SELECTED TEXT –
An effective human resources (HR) management department can help provide organizational structure and the ability to meet business needs by managing your business’s most valuable asset – your employees.
Several disciplines make up the HR department, and human resources managers working at smaller companies might perform more than one of the five main duties: talent management, compensation and benefits for employees, training and development, compliance, and workplace safety.
1. Talent Management
The talent management team in the HR department covers a lot of ground. What used to be distinct areas of the department have been rolled up under one umbrella. The talent management team is responsible for recruiting, hiring, developing, and retaining employees.
Recruiters are the heavy lifters in building any company’s workforce. They’re responsible for the total hiring process including posting positions on job boards, sourcing candidates through job fairs and social media, serving as the first-line contacts for running background checks to screen candidates, conducting the initial interviews, and coordinating with the hiring manager responsible for making the final selection. A recruiter’s success is determined by several key metrics: the number of positions they fill each year, where candidates are coming from (e.g., job postings, social media, career fairs, etc.), the time it takes to fill positions, and reasons why an applicant wasn’t hired. (NOTE: If you’re having trouble attracting talent to your company, it’s time to evaluate why. Take our recruiting quiz to see how you measure up.)

PROBLEM –
Can you copy everything in the HR management text from "An effective human" down to "asset – your employees."?

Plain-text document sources
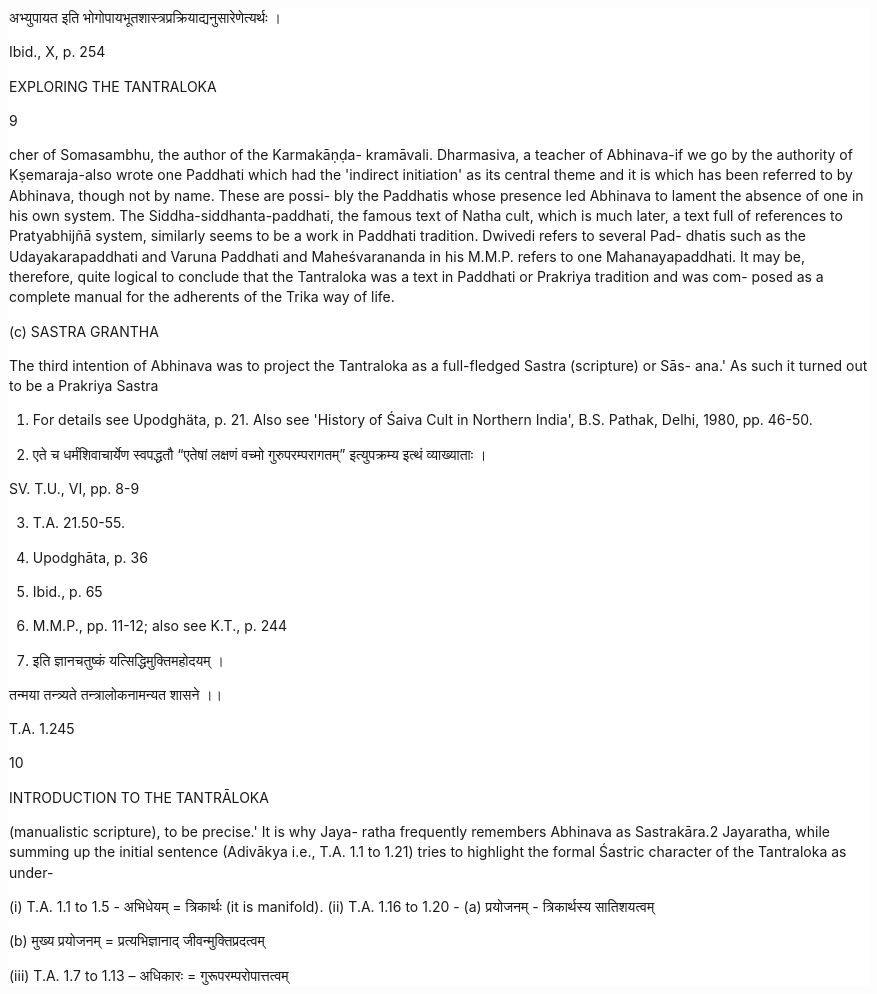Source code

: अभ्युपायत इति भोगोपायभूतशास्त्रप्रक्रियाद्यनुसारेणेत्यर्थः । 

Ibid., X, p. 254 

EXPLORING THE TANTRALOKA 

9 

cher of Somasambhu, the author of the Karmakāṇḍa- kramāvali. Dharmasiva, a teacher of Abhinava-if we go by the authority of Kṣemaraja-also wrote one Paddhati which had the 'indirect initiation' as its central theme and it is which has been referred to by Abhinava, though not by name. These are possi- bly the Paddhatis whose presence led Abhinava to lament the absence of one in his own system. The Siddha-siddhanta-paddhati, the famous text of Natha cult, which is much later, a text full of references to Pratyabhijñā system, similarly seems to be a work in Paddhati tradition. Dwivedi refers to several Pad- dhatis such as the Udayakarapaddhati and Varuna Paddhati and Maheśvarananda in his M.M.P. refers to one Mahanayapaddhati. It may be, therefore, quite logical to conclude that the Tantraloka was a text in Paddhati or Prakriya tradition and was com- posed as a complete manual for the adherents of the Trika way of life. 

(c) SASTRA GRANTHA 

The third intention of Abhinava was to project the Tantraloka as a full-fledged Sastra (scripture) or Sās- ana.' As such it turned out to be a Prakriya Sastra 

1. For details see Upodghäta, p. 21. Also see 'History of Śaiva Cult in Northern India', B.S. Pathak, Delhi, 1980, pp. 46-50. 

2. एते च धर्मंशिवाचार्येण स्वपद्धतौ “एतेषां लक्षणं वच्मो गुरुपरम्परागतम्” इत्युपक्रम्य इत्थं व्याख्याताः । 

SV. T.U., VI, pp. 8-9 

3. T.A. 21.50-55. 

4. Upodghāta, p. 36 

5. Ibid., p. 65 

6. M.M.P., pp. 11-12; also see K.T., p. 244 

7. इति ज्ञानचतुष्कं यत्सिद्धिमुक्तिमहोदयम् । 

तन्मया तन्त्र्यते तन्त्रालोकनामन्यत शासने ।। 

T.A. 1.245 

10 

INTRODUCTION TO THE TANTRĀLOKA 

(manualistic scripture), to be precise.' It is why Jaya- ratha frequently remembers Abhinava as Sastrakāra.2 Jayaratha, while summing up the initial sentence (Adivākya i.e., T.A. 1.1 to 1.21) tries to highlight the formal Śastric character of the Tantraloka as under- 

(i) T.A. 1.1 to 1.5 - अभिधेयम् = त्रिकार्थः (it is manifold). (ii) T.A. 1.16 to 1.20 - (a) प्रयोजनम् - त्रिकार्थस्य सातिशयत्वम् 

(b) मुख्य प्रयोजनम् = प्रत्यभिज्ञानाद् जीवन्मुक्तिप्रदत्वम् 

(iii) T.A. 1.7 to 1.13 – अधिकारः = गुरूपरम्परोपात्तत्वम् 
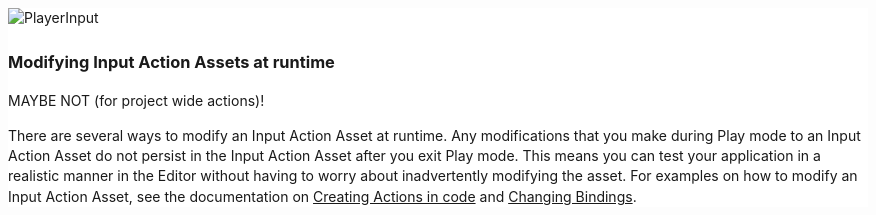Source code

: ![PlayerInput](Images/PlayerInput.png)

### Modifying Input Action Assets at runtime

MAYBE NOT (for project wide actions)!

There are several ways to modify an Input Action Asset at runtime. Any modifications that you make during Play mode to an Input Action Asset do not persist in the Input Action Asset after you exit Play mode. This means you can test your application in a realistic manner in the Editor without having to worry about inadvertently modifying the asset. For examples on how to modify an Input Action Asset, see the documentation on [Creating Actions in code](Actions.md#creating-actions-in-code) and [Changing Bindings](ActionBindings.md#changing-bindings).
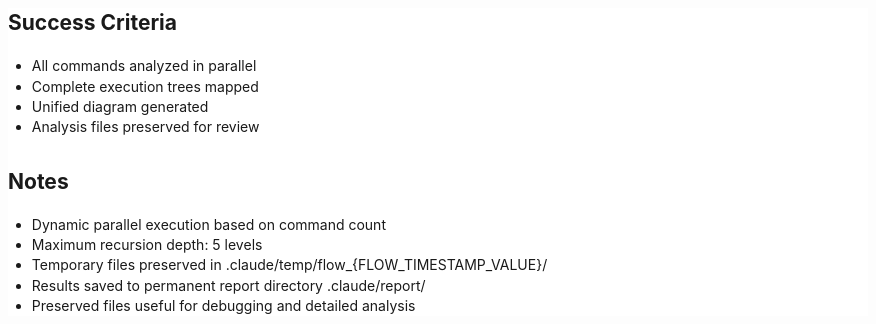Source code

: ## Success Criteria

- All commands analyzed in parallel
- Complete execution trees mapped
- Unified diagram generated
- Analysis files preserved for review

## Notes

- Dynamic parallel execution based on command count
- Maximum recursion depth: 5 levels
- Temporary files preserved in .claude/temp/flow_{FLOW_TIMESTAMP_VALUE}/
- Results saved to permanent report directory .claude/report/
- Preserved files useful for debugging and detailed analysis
* * *
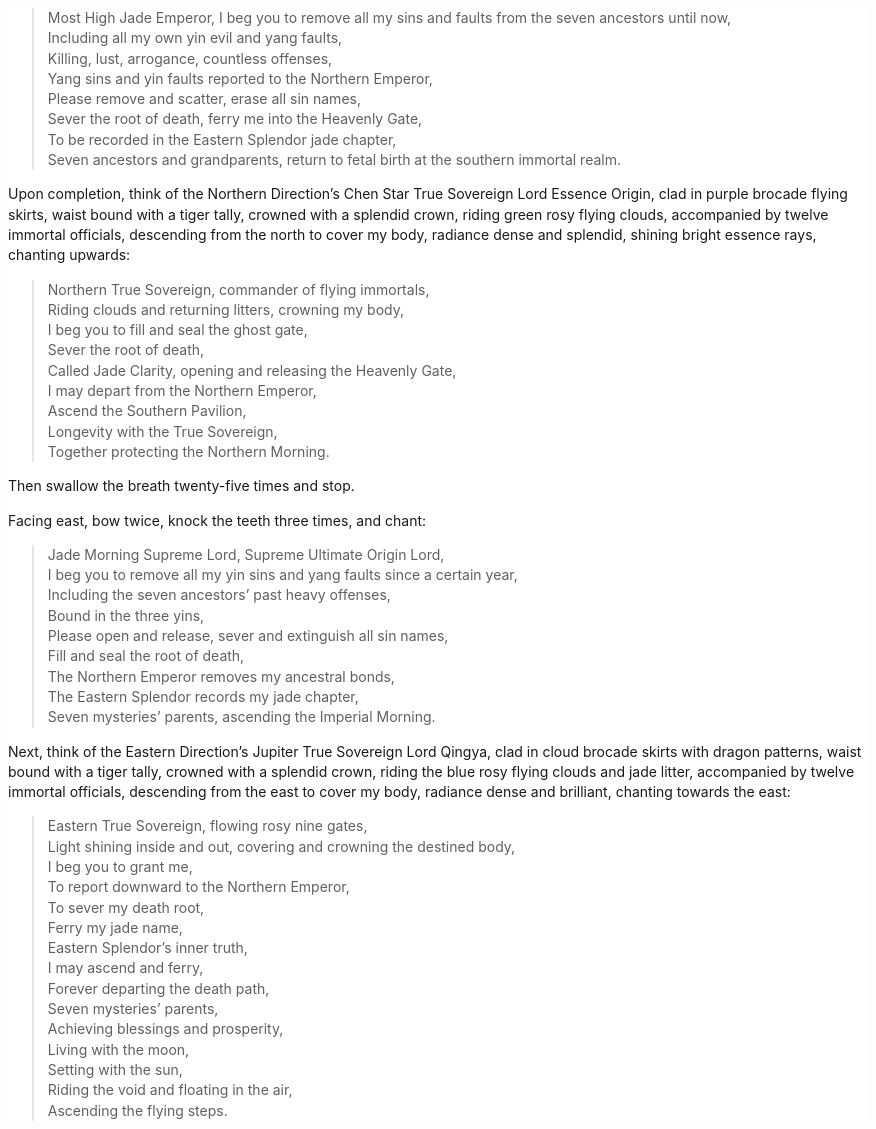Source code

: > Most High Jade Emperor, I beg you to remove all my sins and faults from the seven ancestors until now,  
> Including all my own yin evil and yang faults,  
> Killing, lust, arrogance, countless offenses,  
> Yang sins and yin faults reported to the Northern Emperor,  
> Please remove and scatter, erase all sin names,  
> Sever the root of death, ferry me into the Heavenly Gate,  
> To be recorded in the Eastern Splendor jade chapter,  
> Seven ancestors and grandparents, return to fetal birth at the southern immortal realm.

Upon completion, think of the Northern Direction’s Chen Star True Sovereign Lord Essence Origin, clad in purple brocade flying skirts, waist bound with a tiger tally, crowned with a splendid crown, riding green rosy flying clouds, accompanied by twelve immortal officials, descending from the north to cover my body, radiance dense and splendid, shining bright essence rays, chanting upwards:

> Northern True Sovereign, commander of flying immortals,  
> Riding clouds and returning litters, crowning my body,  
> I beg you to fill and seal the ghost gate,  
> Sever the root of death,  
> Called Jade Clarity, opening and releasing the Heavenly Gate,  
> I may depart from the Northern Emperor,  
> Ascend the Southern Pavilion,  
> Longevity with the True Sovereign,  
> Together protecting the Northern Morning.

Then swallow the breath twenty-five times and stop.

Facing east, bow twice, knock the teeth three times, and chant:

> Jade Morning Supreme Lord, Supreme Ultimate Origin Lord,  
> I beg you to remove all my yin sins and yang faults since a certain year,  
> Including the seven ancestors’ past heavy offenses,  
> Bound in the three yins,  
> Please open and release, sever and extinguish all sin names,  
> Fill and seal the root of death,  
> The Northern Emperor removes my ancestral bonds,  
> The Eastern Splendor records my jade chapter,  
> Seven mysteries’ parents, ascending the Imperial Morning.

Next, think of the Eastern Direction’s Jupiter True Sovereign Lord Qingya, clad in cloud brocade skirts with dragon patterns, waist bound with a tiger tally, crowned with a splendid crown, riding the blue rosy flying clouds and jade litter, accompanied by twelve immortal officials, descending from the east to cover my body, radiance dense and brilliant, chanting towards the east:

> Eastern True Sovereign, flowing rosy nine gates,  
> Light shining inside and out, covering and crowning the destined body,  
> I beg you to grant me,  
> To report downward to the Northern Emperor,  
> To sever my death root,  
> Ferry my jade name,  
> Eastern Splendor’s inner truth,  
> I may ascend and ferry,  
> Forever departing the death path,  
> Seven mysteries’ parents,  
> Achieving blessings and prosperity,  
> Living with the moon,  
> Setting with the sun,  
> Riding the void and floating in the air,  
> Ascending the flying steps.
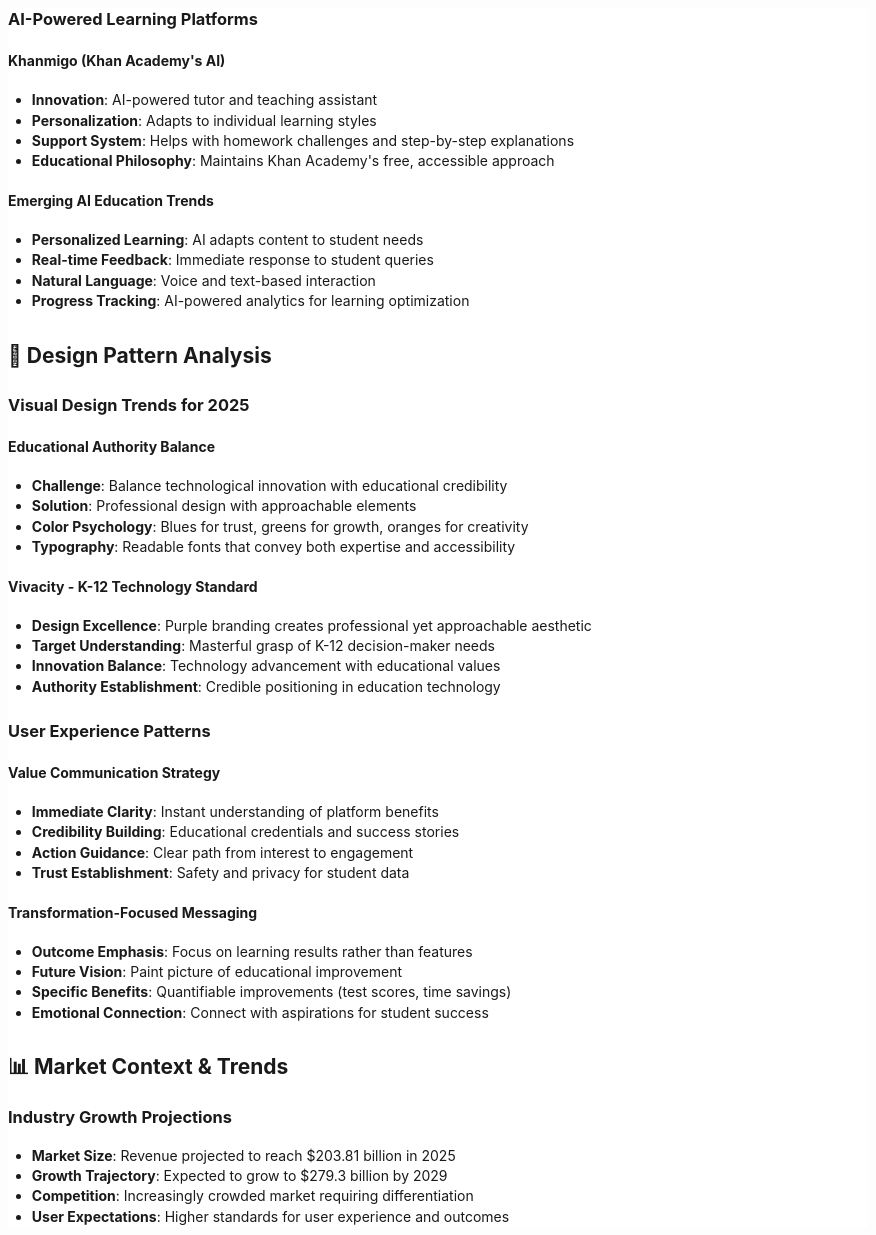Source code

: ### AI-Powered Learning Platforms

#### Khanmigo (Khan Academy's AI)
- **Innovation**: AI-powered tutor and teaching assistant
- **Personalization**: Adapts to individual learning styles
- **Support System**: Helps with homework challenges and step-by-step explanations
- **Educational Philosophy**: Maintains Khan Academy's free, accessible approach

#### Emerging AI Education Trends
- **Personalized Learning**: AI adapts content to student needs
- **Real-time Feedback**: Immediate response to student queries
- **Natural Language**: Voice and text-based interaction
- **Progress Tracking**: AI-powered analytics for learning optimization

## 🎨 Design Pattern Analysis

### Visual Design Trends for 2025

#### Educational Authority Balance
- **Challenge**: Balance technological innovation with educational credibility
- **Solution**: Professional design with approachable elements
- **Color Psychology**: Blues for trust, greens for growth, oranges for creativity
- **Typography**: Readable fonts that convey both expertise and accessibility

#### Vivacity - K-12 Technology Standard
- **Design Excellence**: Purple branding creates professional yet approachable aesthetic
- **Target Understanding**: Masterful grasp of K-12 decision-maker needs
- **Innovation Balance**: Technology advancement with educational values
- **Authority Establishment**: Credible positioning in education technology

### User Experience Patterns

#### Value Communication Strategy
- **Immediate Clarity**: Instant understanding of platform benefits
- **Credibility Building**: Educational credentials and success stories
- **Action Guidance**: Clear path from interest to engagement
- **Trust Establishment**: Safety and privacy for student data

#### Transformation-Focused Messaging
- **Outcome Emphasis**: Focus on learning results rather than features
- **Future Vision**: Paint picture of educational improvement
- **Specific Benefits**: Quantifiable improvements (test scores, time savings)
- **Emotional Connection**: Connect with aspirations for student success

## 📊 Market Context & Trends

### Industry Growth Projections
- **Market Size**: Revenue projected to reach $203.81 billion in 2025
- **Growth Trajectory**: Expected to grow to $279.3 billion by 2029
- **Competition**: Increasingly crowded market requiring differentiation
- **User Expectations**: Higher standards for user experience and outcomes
* * *
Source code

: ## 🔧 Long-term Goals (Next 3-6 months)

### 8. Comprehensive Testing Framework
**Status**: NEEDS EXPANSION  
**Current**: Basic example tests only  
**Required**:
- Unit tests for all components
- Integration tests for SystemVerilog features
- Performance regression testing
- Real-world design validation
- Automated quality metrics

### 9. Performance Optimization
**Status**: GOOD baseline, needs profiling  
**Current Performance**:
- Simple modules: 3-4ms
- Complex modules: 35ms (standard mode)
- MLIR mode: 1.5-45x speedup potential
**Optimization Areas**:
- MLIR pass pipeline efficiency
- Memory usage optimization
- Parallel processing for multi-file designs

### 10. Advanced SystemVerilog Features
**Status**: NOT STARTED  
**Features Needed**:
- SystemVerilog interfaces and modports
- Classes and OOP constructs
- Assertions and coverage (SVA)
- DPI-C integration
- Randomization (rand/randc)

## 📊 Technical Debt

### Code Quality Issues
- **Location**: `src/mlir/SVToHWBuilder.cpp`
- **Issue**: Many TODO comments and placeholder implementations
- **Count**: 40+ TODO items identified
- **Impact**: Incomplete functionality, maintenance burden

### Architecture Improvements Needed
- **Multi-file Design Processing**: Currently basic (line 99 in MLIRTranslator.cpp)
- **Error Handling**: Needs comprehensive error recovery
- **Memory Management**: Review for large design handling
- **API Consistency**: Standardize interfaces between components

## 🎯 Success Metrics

TASK RESPONSE –
An effective human resources (HR) management department can help provide organizational structure and the ability to meet business needs by managing your business’s most valuable asset – your employees.